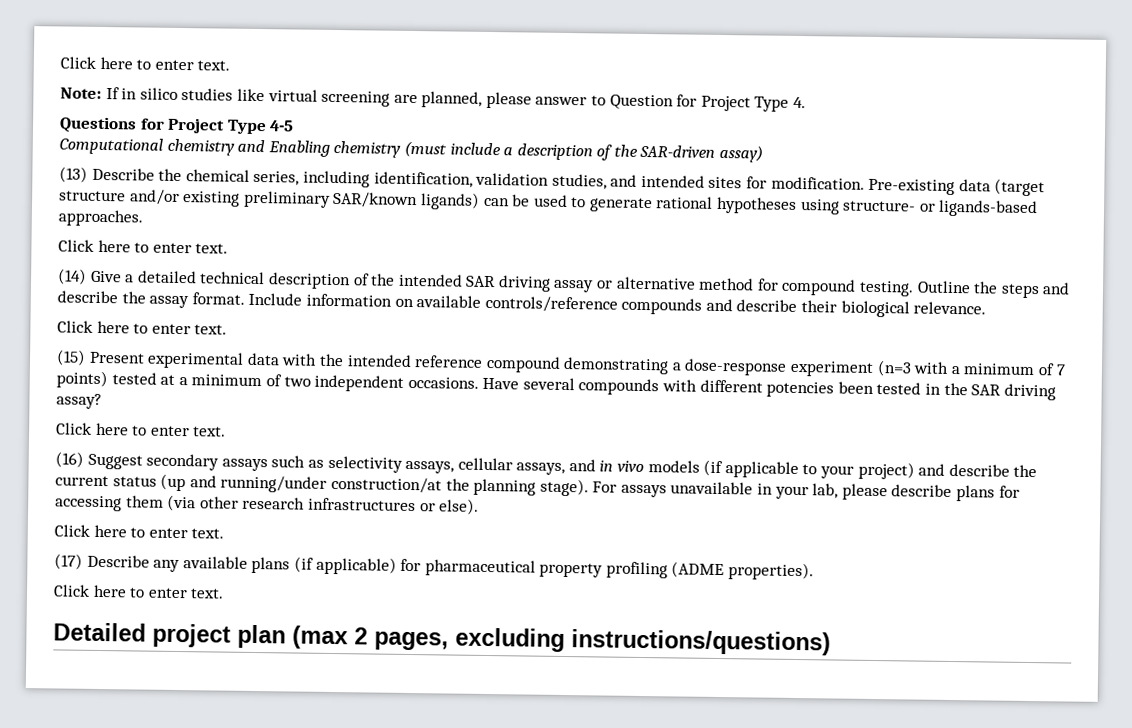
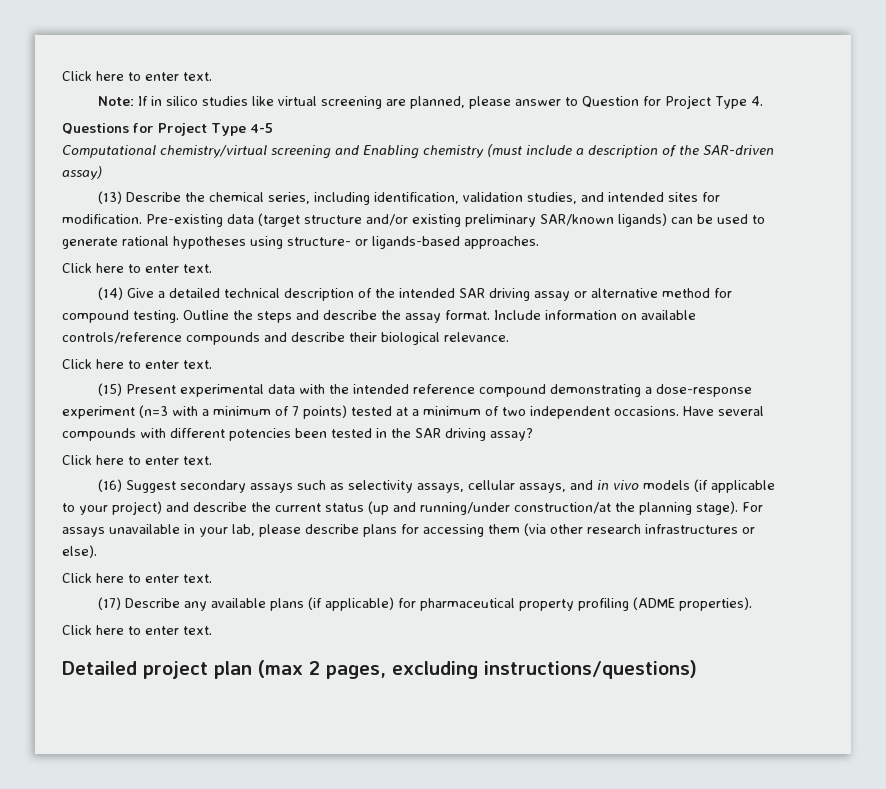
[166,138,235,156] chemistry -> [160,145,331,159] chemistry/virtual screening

...

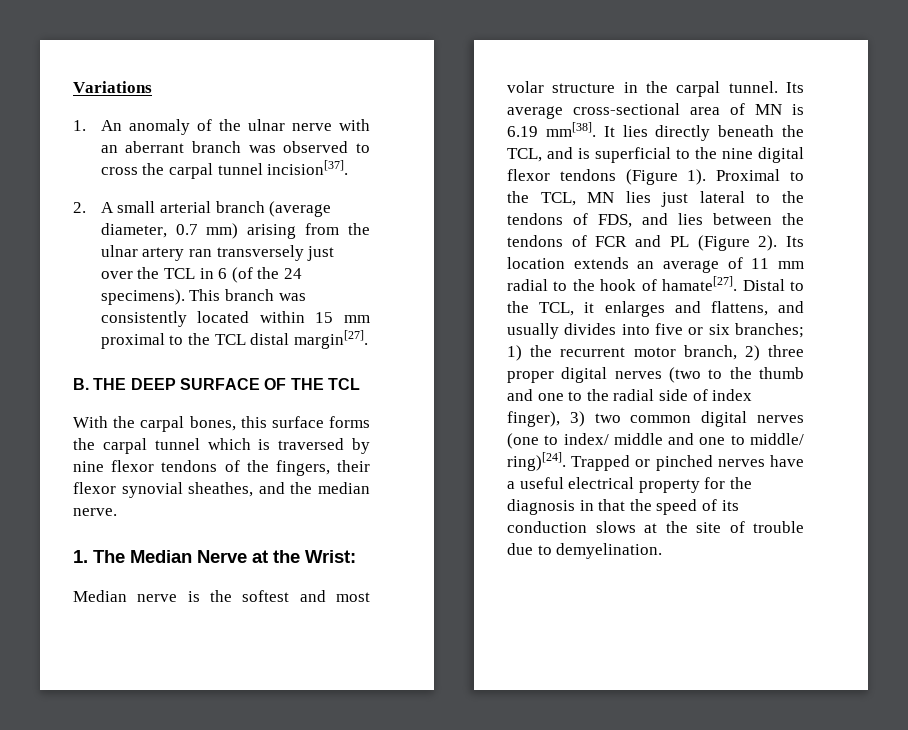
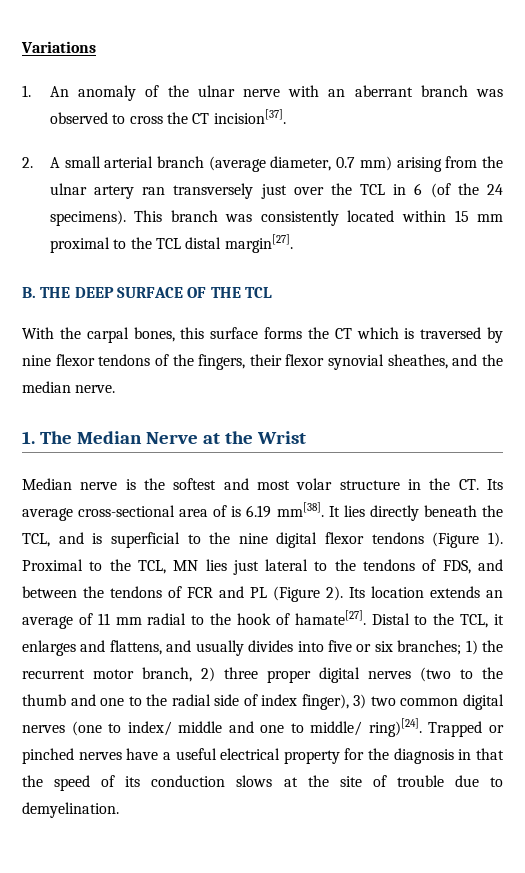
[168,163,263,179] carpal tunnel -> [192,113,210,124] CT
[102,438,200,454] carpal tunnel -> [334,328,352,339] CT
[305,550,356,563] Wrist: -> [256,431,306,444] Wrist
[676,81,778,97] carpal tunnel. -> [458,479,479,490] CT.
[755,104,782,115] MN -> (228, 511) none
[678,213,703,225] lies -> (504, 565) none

Problem: Some lines in the records may hold "tunnel"; state how many do, and give no more than that number.

Task output: 3